====== TEXT PASSAGE

Logic programming library development log

But why does the logic have to be first order to do that? Mathematicians evaluate the truth of higher order relations all the time.

Why not allow any number of left arguments, if you're going to distinguish the relation as an upvar?

But in a perfect world I could say

?list items from ?a to ?b are ?result

and you'd make a relation named _ items from _ to _ are _. But the user would refer to it the way I wrote it above. I know, upvars would have to be more flexible.

Because people have figured out how to evaluate the Horn clause subset of first-order logic very efficiently. And I'm pretty sure higher-order is computationally expensive to evaluate.

Yeah. I remember AI people at both MIT and Stanford working on that sort of thing in my even more ignorant youth. But still, one should be able to use easy methods on easy problems and still have hard methods for hard problems. (Not so much conceptually hard, I think, as just exponential time.)

============

**ASSIGNED TASK 1**
Which variables marked with a leading question mark appear in the logic programming thread?
**ASSIGNED TASK 2**
From the logic programming thread, print the text between "But why does" and "expensive to evaluate.", inclusive.
**ASSIGNED TASK 3**
In the logic programming thread, which subset of first-order logic have people figured out how to evaluate very efficiently?

====== DATA EXTRACT

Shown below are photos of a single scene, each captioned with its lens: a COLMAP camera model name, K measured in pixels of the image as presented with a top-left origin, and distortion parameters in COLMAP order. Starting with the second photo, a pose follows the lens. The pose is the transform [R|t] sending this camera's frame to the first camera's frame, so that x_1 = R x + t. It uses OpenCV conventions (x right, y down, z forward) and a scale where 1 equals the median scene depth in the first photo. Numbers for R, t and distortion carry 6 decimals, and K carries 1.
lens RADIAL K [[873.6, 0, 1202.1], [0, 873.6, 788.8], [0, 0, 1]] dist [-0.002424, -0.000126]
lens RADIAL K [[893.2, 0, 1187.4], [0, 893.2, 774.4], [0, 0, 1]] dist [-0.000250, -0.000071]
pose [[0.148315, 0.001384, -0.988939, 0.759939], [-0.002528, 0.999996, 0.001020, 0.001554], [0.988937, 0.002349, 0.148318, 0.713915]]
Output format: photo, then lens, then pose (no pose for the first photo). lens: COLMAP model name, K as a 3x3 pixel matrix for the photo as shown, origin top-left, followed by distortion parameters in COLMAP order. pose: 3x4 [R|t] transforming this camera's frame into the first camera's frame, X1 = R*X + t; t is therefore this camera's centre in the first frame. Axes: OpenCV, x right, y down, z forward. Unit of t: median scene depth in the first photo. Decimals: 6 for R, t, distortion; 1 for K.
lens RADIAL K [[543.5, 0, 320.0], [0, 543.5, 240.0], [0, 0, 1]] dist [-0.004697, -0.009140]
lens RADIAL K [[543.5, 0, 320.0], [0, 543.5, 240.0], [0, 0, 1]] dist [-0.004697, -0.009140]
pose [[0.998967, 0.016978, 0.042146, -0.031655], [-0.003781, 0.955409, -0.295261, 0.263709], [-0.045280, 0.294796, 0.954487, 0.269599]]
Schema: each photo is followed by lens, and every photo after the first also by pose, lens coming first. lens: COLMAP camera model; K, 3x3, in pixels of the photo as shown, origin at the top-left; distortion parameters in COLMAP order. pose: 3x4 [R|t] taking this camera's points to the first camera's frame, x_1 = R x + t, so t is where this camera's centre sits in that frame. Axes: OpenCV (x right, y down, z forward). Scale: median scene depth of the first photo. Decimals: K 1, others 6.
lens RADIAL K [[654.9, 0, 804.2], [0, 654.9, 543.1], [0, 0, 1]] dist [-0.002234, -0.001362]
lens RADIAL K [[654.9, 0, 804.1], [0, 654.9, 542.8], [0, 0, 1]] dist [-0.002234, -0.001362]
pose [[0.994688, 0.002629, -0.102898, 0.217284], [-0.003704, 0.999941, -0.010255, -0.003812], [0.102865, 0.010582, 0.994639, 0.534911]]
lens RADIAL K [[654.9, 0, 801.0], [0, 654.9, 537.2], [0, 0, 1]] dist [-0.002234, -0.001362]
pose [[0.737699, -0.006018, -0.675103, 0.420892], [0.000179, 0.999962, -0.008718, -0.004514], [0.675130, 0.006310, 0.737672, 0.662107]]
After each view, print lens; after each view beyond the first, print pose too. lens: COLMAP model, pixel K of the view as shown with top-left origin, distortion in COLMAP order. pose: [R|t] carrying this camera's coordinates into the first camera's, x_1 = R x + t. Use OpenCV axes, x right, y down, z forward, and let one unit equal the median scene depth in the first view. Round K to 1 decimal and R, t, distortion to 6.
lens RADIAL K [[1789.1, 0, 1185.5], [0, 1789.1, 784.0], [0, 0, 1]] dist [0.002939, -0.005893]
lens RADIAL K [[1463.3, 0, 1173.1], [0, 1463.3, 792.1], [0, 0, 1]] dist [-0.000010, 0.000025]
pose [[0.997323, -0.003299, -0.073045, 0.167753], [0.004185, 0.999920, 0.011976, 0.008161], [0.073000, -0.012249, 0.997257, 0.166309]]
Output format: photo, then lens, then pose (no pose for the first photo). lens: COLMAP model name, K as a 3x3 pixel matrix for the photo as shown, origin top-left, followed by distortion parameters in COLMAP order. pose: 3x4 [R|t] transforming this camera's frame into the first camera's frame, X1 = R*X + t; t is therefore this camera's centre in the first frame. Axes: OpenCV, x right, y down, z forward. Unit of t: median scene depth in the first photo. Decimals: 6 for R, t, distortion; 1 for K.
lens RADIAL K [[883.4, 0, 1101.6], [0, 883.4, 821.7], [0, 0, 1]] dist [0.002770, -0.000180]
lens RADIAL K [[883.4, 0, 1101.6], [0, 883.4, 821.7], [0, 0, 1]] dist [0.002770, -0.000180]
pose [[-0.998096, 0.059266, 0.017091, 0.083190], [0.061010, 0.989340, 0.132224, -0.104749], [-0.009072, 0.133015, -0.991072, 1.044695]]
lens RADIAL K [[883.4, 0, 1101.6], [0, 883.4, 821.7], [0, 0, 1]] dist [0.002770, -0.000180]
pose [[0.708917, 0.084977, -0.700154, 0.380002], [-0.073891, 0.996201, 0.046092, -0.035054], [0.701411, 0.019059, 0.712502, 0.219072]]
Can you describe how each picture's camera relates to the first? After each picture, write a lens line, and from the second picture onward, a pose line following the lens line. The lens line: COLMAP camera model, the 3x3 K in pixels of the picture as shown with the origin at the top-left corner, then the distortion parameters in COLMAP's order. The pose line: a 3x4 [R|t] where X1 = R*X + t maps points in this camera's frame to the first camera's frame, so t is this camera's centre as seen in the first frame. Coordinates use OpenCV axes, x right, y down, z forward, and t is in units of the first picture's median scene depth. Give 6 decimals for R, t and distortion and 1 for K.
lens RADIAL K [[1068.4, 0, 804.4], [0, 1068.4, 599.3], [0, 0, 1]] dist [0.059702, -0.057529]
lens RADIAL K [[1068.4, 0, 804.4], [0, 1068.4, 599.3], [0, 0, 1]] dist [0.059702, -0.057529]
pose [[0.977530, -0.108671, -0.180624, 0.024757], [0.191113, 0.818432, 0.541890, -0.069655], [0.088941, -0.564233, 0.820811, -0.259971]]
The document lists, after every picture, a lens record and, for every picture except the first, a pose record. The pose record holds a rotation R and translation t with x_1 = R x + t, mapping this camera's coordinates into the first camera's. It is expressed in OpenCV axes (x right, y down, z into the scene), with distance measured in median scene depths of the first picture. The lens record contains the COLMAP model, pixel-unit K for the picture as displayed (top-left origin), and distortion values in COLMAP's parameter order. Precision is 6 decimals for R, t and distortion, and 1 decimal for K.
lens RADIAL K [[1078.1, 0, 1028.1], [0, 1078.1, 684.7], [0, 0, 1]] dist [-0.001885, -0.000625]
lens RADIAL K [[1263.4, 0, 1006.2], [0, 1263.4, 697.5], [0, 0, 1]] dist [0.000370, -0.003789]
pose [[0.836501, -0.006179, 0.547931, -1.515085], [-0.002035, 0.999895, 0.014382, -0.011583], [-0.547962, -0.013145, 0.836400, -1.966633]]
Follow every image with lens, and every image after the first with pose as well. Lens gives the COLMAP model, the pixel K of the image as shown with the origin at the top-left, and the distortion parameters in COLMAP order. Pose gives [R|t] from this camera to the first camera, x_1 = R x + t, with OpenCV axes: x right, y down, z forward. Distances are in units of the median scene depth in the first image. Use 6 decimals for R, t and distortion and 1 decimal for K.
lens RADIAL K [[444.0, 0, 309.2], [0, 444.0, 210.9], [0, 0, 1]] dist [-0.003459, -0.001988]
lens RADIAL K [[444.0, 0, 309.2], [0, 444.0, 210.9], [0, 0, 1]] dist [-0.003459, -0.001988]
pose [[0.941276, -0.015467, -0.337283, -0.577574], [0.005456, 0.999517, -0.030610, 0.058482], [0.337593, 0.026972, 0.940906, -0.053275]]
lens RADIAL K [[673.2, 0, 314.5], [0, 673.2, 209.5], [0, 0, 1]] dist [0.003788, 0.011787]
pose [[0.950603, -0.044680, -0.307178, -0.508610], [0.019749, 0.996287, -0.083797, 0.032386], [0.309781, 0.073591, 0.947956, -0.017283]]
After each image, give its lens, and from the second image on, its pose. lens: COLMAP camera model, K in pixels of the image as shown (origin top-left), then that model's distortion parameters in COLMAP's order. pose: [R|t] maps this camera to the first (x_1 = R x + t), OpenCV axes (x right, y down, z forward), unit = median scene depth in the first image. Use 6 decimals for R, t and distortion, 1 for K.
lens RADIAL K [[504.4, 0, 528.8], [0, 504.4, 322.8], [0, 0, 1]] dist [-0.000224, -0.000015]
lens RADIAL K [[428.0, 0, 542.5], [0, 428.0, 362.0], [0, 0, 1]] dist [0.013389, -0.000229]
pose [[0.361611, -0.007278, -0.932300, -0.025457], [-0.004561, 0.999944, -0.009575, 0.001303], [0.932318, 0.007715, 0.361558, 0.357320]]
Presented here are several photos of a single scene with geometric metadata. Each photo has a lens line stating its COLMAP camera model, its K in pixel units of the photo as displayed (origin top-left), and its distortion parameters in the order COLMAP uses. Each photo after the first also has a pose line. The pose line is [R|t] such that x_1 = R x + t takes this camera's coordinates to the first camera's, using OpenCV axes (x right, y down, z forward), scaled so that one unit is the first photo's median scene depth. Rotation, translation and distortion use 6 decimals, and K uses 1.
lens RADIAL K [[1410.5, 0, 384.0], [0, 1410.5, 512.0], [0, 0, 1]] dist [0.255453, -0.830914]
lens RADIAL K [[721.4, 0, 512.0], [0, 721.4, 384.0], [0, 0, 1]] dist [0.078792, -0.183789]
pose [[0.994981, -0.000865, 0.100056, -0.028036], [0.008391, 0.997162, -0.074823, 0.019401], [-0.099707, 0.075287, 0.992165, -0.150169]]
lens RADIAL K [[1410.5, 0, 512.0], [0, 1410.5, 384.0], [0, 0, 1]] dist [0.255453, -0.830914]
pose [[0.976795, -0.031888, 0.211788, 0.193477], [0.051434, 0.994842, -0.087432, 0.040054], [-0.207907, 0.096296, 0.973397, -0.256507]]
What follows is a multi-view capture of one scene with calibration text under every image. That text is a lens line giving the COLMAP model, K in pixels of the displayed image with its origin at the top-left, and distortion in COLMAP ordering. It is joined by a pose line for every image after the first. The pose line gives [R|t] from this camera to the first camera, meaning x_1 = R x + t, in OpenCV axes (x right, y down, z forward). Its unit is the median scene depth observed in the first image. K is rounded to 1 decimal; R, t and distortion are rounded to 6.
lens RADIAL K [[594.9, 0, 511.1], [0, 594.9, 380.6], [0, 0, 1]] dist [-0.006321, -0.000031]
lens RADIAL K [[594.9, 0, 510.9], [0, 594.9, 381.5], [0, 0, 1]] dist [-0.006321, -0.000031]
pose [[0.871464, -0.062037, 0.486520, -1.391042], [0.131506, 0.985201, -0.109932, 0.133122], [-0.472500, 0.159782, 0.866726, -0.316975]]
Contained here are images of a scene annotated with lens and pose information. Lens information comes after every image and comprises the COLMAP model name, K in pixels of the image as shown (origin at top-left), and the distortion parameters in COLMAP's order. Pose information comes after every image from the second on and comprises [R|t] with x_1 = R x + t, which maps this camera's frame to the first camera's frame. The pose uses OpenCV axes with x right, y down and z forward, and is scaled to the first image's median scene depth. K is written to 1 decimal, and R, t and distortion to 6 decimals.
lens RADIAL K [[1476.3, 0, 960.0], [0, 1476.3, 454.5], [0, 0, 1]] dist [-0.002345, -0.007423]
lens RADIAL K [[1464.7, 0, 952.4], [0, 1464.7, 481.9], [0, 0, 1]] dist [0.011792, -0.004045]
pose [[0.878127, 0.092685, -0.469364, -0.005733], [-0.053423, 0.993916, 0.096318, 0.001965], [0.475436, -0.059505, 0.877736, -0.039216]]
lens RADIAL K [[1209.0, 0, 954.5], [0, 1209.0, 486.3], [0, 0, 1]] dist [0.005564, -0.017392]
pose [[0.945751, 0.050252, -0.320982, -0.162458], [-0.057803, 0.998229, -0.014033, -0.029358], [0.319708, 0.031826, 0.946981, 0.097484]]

============

**YOUR RESPONSE 1**
?list, ?a, ?b, ?result

**YOUR RESPONSE 2**
But why does the logic have to be first order to do that? Mathematicians evaluate the truth of higher order relations all the time.

Why not allow any number of left arguments, if you're going to distinguish the relation as an upvar?

But in a perfect world I could say

?list items from ?a to ?b are ?result

and you'd make a relation named _ items from _ to _ are _. But the user would refer to it the way I wrote it above. I know, upvars would have to be more flexible.

Because people have figured out how to evaluate the Horn clause subset of first-order logic very efficiently. And I'm pretty sure higher-order is computationally expensive to evaluate.

**YOUR RESPONSE 3**
The Horn clause subset.